------ Data provided
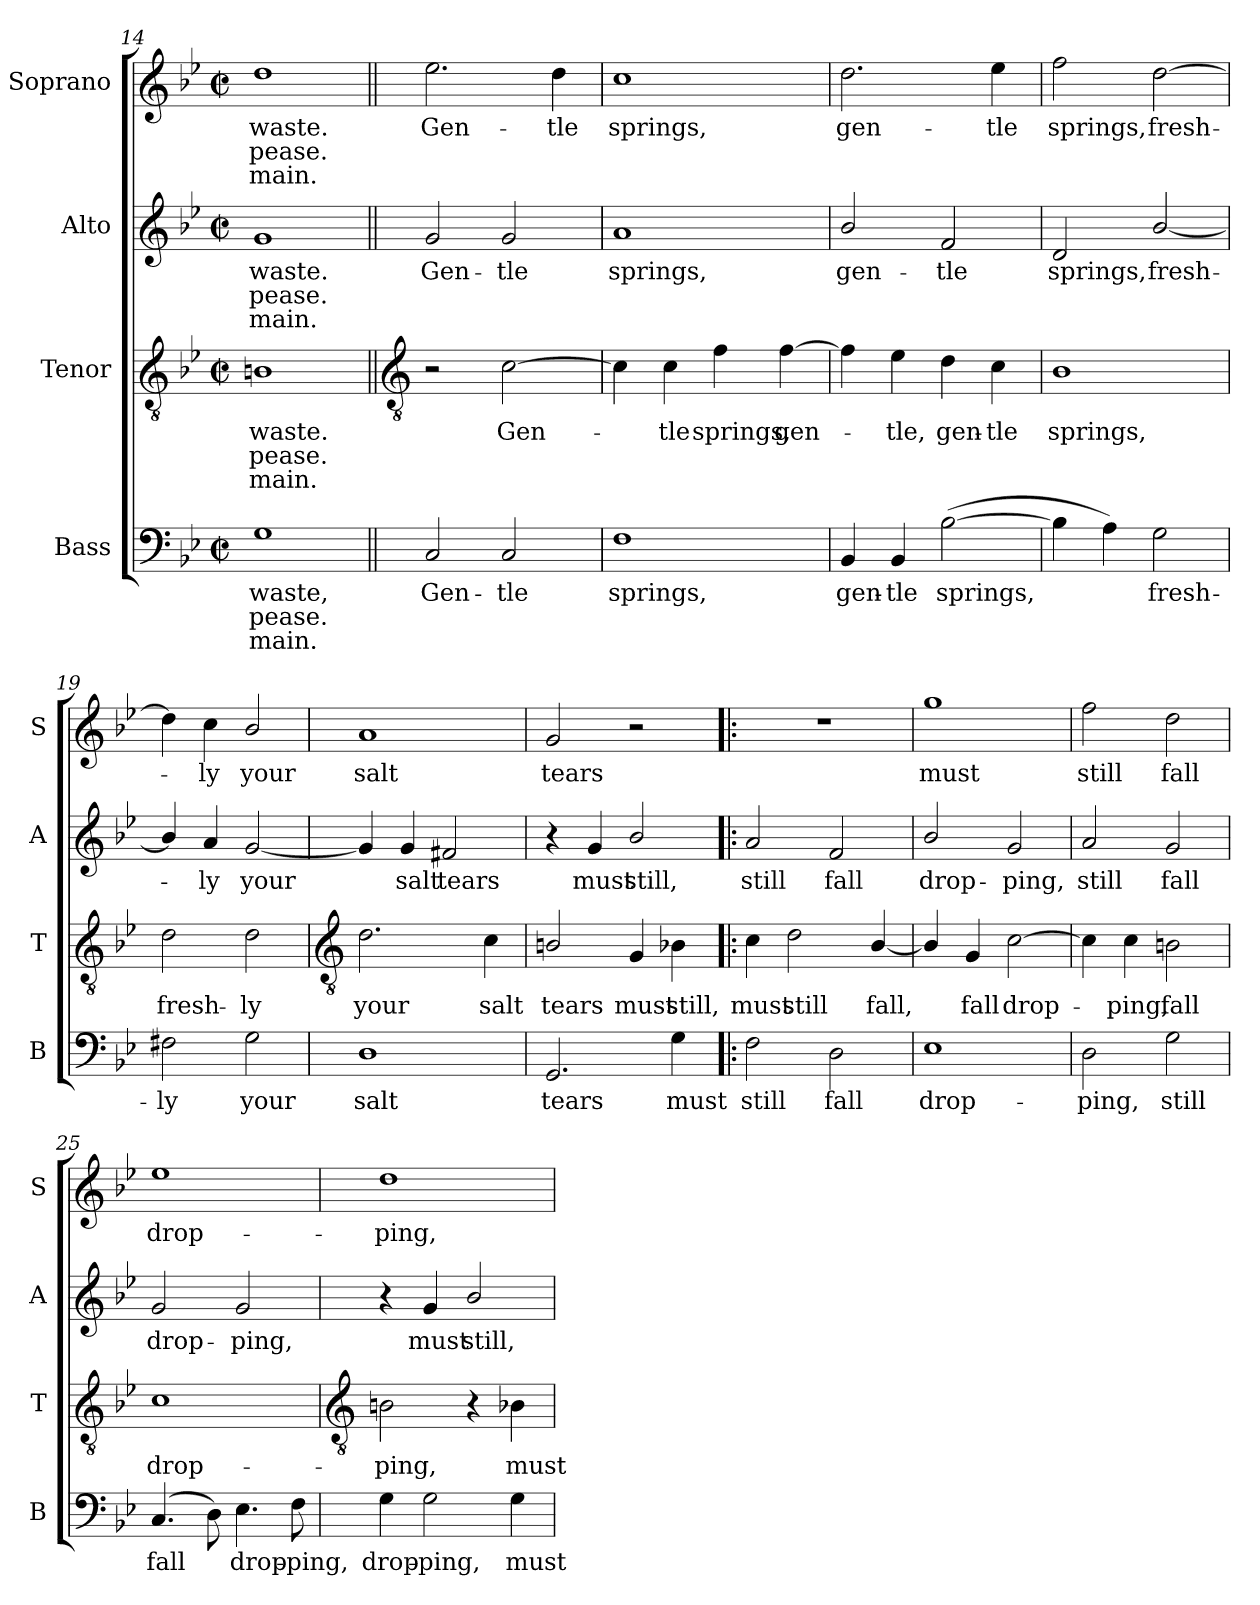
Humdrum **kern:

**kern	**text	**text	**text	**kern	**text	**text	**text	**kern	**text	**text	**text	**kern	**text	**text	**text
*part4	*part4	*part4	*part4	*part3	*part3	*part3	*part3	*part2	*part2	*part2	*part2	*part1	*part1	*part1	*part1
*staff4	*staff4	*staff4	*staff4	*staff3	*staff3	*staff3	*staff3	*staff2	*staff2	*staff2	*staff2	*staff1	*staff1	*staff1	*staff1
*I"Bass	*	*	*	*I"Tenor	*	*	*	*I"Alto	*	*	*	*I"Soprano	*	*	*
*I'B	*	*	*	*I'T	*	*	*	*I'A	*	*	*	*I'S	*	*	*
*clefF4	*	*	*	*clefGv2	*	*	*	*clefG2	*	*	*	*clefG2	*	*	*
*k[b-e-]	*	*	*	*k[b-e-]	*	*	*	*k[b-e-]	*	*	*	*k[b-e-]	*	*	*
*B-:	*	*	*	*B-:	*	*	*	*B-:	*	*	*	*B-:	*	*	*
*M2/2	*	*	*	*M2/2	*	*	*	*M2/2	*	*	*	*M2/2	*	*	*
*met(c|)	*	*	*	*met(c|)	*	*	*	*met(c|)	*	*	*	*met(c|)	*	*	*
=14	=14	=14	=14	=14	=14	=14	=14	=14	=14	=14	=14	=14	=14	=14	=14
!	!LO:LY:b	!LO:LY:b	!LO:LY:b	!	!LO:LY:b	!LO:LY:b	!LO:LY:b	!	!LO:LY:b	!LO:LY:b	!LO:LY:b	!	!LO:LY:b	!LO:LY:b	!LO:LY:b
1G	-waste,	pease.	main.	1Bn	-waste.	pease.	main.	1g	-waste.	pease.	main.	1dd	-waste.	pease.	main.
!!LO:LB:g=z
=15||	=15||	=15||	=15||	=15||	=15||	=15||	=15||	=15||	=15||	=15||	=15||	=15||	=15||	=15||	=15||
*	*	*	*	*clefGv2	*	*	*	*	*	*	*	*	*	*	*
!	!LO:LY:b	!	!	!	!	!	!	!	!LO:LY:b	!	!	!	!LO:LY:b	!	!
2C	Gen-	.	.	2r	.	.	.	2g	Gen-	.	.	2.ee-	Gen-	.	.
!	!LO:LY:b	!	!	!	!LO:LY:b	!	!	!	!LO:LY:b	!	!	!	!	!	!
2C	-tle	.	.	[2c	Gen-	.	.	2g	-tle	.	.	.	.	.	.
!	!	!	!	!	!	!	!	!	!	!	!	!	!LO:LY:b	!	!
.	.	.	.	.	.	.	.	.	.	.	.	4dd	-tle	.	.
=16	=16	=16	=16	=16	=16	=16	=16	=16	=16	=16	=16	=16	=16	=16	=16
!	!LO:LY:b	!	!	!	!	!	!	!	!LO:LY:b	!	!	!	!LO:LY:b	!	!
1F	springs,	.	.	4c]	.	.	.	1a	springs,	.	.	1cc	springs,	.	.
!	!	!	!	!	!LO:LY:b	!	!	!	!	!	!	!	!	!	!
.	.	.	.	4c	tle	.	.	.	.	.	.	.	.	.	.
!	!	!	!	!	!LO:LY:b	!	!	!	!	!	!	!	!	!	!
.	.	.	.	4f	springs,	.	.	.	.	.	.	.	.	.	.
!	!	!	!	!	!LO:LY:b	!	!	!	!	!	!	!	!	!	!
.	.	.	.	[4f	gen-	.	.	.	.	.	.	.	.	.	.
=17	=17	=17	=17	=17	=17	=17	=17	=17	=17	=17	=17	=17	=17	=17	=17
!	!LO:LY:b	!	!	!	!	!	!	!	!LO:LY:b	!	!	!	!LO:LY:b	!	!
4BB-	gen-	.	.	4f]	.	.	.	2b-/	gen-	.	.	2.dd	gen-	.	.
!	!LO:LY:b	!	!	!	!LO:LY:b	!	!	!	!	!	!	!	!	!	!
4BB-	-tle	.	.	4e-	tle,	.	.	.	.	.	.	.	.	.	.
!	!LO:LY:b	!	!	!	!LO:LY:b	!	!	!	!LO:LY:b	!	!	!	!	!	!
(>[2B-	springs,	.	.	4d	gen-	.	.	2f	-tle	.	.	.	.	.	.
!	!	!	!	!	!LO:LY:b	!	!	!	!	!	!	!	!LO:LY:b	!	!
.	.	.	.	4c	-tle	.	.	.	.	.	.	4ee-	-tle	.	.
=18	=18	=18	=18	=18	=18	=18	=18	=18	=18	=18	=18	=18	=18	=18	=18
!	!	!	!	!	!LO:LY:b	!	!	!	!LO:LY:b	!	!	!	!LO:LY:b	!	!
4B-]	.	.	.	1B-	springs,	.	.	2d	springs,	.	.	2ff	springs,	.	.
4A)	.	.	.	.	.	.	.	.	.	.	.	.	.	.	.
!	!LO:LY:b	!	!	!	!	!	!	!	!LO:LY:b	!	!	!	!LO:LY:b	!	!
2G	fresh-	.	.	.	.	.	.	[2b-/	fresh-	.	.	[2dd	fresh-	.	.
=19	=19	=19	=19	=19	=19	=19	=19	=19	=19	=19	=19	=19	=19	=19	=19
!	!LO:LY:b	!	!	!	!LO:LY:b	!	!	!	!	!	!	!	!	!	!
2F#X	-ly	.	.	2d	fresh-	.	.	4b-/]	.	.	.	4dd]	.	.	.
!	!	!	!	!	!	!	!	!	!LO:LY:b	!	!	!	!LO:LY:b	!	!
.	.	.	.	.	.	.	.	4a	ly	.	.	4cc	ly	.	.
!	!LO:LY:b	!	!	!	!LO:LY:b	!	!	!	!LO:LY:b	!	!	!	!LO:LY:b	!	!
2G	your	.	.	2d	-ly	.	.	[2g	your	.	.	2b-/	your	.	.
!!LO:LB:g=z
=20	=20	=20	=20	=20	=20	=20	=20	=20	=20	=20	=20	=20	=20	=20	=20
*	*	*	*	*clefGv2	*	*	*	*	*	*	*	*	*	*	*
!	!LO:LY:b	!	!	!	!LO:LY:b	!	!	!	!	!	!	!	!LO:LY:b	!	!
1D	salt	.	.	2.d	your	.	.	4g]	.	.	.	1a	salt	.	.
!	!	!	!	!	!	!	!	!	!LO:LY:b	!	!	!	!	!	!
.	.	.	.	.	.	.	.	4g	salt	.	.	.	.	.	.
!	!	!	!	!	!	!	!	!	!LO:LY:b	!	!	!	!	!	!
.	.	.	.	.	.	.	.	2f#X	tears	.	.	.	.	.	.
!	!	!	!	!	!LO:LY:b	!	!	!	!	!	!	!	!	!	!
.	.	.	.	4c	salt	.	.	.	.	.	.	.	.	.	.
=21	=21	=21	=21	=21	=21	=21	=21	=21	=21	=21	=21	=21	=21	=21	=21
!	!LO:LY:b	!	!	!	!LO:LY:b	!	!	!	!	!	!	!	!LO:LY:b	!	!
2.GG	tears	.	.	2Bn/	tears	.	.	4r	.	.	.	2g	tears	.	.
!	!	!	!	!	!	!	!	!	!LO:LY:b	!	!	!	!	!	!
.	.	.	.	.	.	.	.	4g	must	.	.	.	.	.	.
!	!	!	!	!	!LO:LY:b	!	!	!	!LO:LY:b	!	!	!	!	!	!
.	.	.	.	4G	must	.	.	2b-/	still,	.	.	2r	.	.	.
!	!LO:LY:b	!	!	!	!LO:LY:b	!	!	!	!	!	!	!	!	!	!
4G	must	.	.	4B-X	still,	.	.	.	.	.	.	.	.	.	.
=22!|:	=22!|:	=22!|:	=22!|:	=22!|:	=22!|:	=22!|:	=22!|:	=22!|:	=22!|:	=22!|:	=22!|:	=22!|:	=22!|:	=22!|:	=22!|:
!	!LO:LY:b	!	!	!	!LO:LY:b	!	!	!	!LO:LY:b	!	!	!	!	!	!
2F	still	.	.	4c	must	.	.	2a	still	.	.	1r	.	.	.
!	!	!	!	!	!LO:LY:b	!	!	!	!	!	!	!	!	!	!
.	.	.	.	2d	still	.	.	.	.	.	.	.	.	.	.
!	!LO:LY:b	!	!	!	!	!	!	!	!LO:LY:b	!	!	!	!	!	!
2D	fall	.	.	.	.	.	.	2f	fall	.	.	.	.	.	.
!	!	!	!	!	!LO:LY:b	!	!	!	!	!	!	!	!	!	!
.	.	.	.	[4B-/	fall,	.	.	.	.	.	.	.	.	.	.
=23	=23	=23	=23	=23	=23	=23	=23	=23	=23	=23	=23	=23	=23	=23	=23
!	!LO:LY:b	!	!	!	!	!	!	!	!LO:LY:b	!	!	!	!LO:LY:b	!	!
1E-	drop-	.	.	4B-/]	.	.	.	2b-/	drop-	.	.	1gg	must	.	.
!	!	!	!	!	!LO:LY:b	!	!	!	!	!	!	!	!	!	!
.	.	.	.	4G	fall	.	.	.	.	.	.	.	.	.	.
!	!	!	!	!	!LO:LY:b	!	!	!	!LO:LY:b	!	!	!	!	!	!
.	.	.	.	[2c	drop-	.	.	2g	-ping,	.	.	.	.	.	.
=24	=24	=24	=24	=24	=24	=24	=24	=24	=24	=24	=24	=24	=24	=24	=24
!	!LO:LY:b	!	!	!	!	!	!	!	!LO:LY:b	!	!	!	!LO:LY:b	!	!
2D	-ping,	.	.	4c]	.	.	.	2a	still	.	.	2ff	still	.	.
!	!	!	!	!	!LO:LY:b	!	!	!	!	!	!	!	!	!	!
.	.	.	.	4c	ping,	.	.	.	.	.	.	.	.	.	.
!	!LO:LY:b	!	!	!	!LO:LY:b	!	!	!	!LO:LY:b	!	!	!	!LO:LY:b	!	!
2G	still	.	.	2Bn	fall	.	.	2g	fall	.	.	2dd	fall	.	.
=25	=25	=25	=25	=25	=25	=25	=25	=25	=25	=25	=25	=25	=25	=25	=25
!	!LO:LY:b	!	!	!	!LO:LY:b	!	!	!	!LO:LY:b	!	!	!	!LO:LY:b	!	!
(<4.C	fall	.	.	1c	drop-	.	.	2g	drop-	.	.	1ee-	drop-	.	.
8D)	.	.	.	.	.	.	.	.	.	.	.	.	.	.	.
!	!LO:LY:b	!	!	!	!	!	!	!	!LO:LY:b	!	!	!	!	!	!
4.E-	drop-	.	.	.	.	.	.	2g	-ping,	.	.	.	.	.	.
!	!LO:LY:b	!	!	!	!	!	!	!	!	!	!	!	!	!	!
8F	-ping,	.	.	.	.	.	.	.	.	.	.	.	.	.	.
!!LO:LB:g=z
=26	=26	=26	=26	=26	=26	=26	=26	=26	=26	=26	=26	=26	=26	=26	=26
*	*	*	*	*clefGv2	*	*	*	*	*	*	*	*	*	*	*
!	!LO:LY:b	!	!	!	!LO:LY:b	!	!	!	!	!	!	!	!LO:LY:b	!	!
4G	drop-	.	.	2B	-ping,	.	.	4r	.	.	.	1dd	-ping,	.	.
!	!LO:LY:b	!	!	!	!	!	!	!	!LO:LY:b	!	!	!	!	!	!
2G	-ping,	.	.	.	.	.	.	4g	must	.	.	.	.	.	.
!	!	!	!	!	!	!	!	!	!LO:LY:b	!	!	!	!	!	!
.	.	.	.	4r	.	.	.	2b-/	still,	.	.	.	.	.	.
!	!LO:LY:b	!	!	!	!LO:LY:b	!	!	!	!	!	!	!	!	!	!
4G	must	.	.	4B-X	must	.	.	.	.	.	.	.	.	.	.
=	=	=	=	=	=	=	=	=	=	=	=	=	=	=	=
*-	*-	*-	*-	*-	*-	*-	*-	*-	*-	*-	*-	*-	*-	*-	*-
------------
What is expected
Report every line in the items above that contains the word "fall", treating uppercase and lowercase as different.

Response to the task
2D	fall	.	.	.	.	.	.	2f	fall	.	.	.	.	.	.
.	.	.	.	[4B-/	fall,	.	.	.	.	.	.	.	.	.	.
.	.	.	.	4G	fall	.	.	.	.	.	.	.	.	.	.
2G	still	.	.	2Bn	fall	.	.	2g	fall	.	.	2dd	fall	.	.
(<4.C	fall	.	.	1c	drop-	.	.	2g	drop-	.	.	1ee-	drop-	.	.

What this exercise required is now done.